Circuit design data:

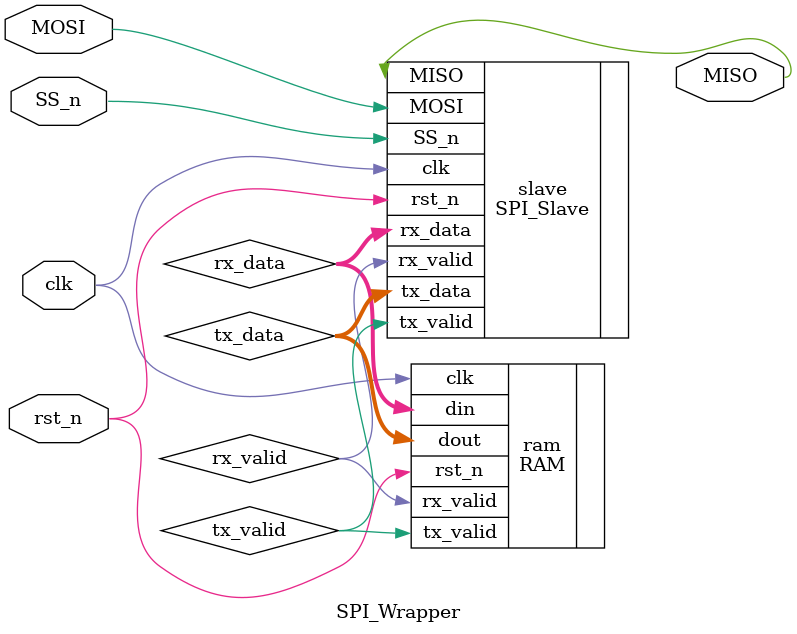
<source format=v>
/*
 * Date        :                       4/3/2024
 *********************************************************************************************************************************************
 * Author      :                       Youssef Khaled
 *********************************************************************************************************************************************
 * File Name   :                       SPI_Wrapper.v
 *********************************************************************************************************************************************
 * Module Name :                       SPI_Wrapper
 *********************************************************************************************************************************************
 * Describtion :                       Top module in which we instantiate both slave and RAM and connecting them properly
 *********************************************************************************************************************************************
*/

module SPI_Wrapper(MOSI,MISO,SS_n,clk,rst_n);

input MOSI;  
input SS_n;  
input clk;   
input rst_n; 

output MISO; 

wire [9:0] rx_data;
wire rx_valid;
wire tx_valid;
wire [7:0] tx_data;


SPI_Slave slave(.MOSI(MOSI), .MISO(MISO), .SS_n(SS_n), .clk(clk), .rst_n(rst_n),.rx_data(rx_data),
                .rx_valid(rx_valid), .tx_valid(tx_valid), .tx_data(tx_data));

RAM #(.ADDR_SIZE(8), .MEM_DEPTH(256)) ram(.din(rx_data), .rx_valid(rx_valid), .clk(clk),
                                          .rst_n(rst_n), .dout(tx_data),.tx_valid(tx_valid));

endmodule 
</source>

## [HOW TO COMPLETE THIS TASK]
Pictures in the records above are to be left out of an otherwise exact copy.

## [RESPONSE BELOW]
<source format=v>
/*
 * Date        :                       4/3/2024
 *********************************************************************************************************************************************
 * Author      :                       Youssef Khaled
 *********************************************************************************************************************************************
 * File Name   :                       SPI_Wrapper.v
 *********************************************************************************************************************************************
 * Module Name :                       SPI_Wrapper
 *********************************************************************************************************************************************
 * Describtion :                       Top module in which we instantiate both slave and RAM and connecting them properly
 *********************************************************************************************************************************************
*/

module SPI_Wrapper(MOSI,MISO,SS_n,clk,rst_n);

input MOSI;  
input SS_n;  
input clk;   
input rst_n; 

output MISO; 

wire [9:0] rx_data;
wire rx_valid;
wire tx_valid;
wire [7:0] tx_data;


SPI_Slave slave(.MOSI(MOSI), .MISO(MISO), .SS_n(SS_n), .clk(clk), .rst_n(rst_n),.rx_data(rx_data),
                .rx_valid(rx_valid), .tx_valid(tx_valid), .tx_data(tx_data));

RAM #(.ADDR_SIZE(8), .MEM_DEPTH(256)) ram(.din(rx_data), .rx_valid(rx_valid), .clk(clk),
                                          .rst_n(rst_n), .dout(tx_data),.tx_valid(tx_valid));

endmodule 
</source>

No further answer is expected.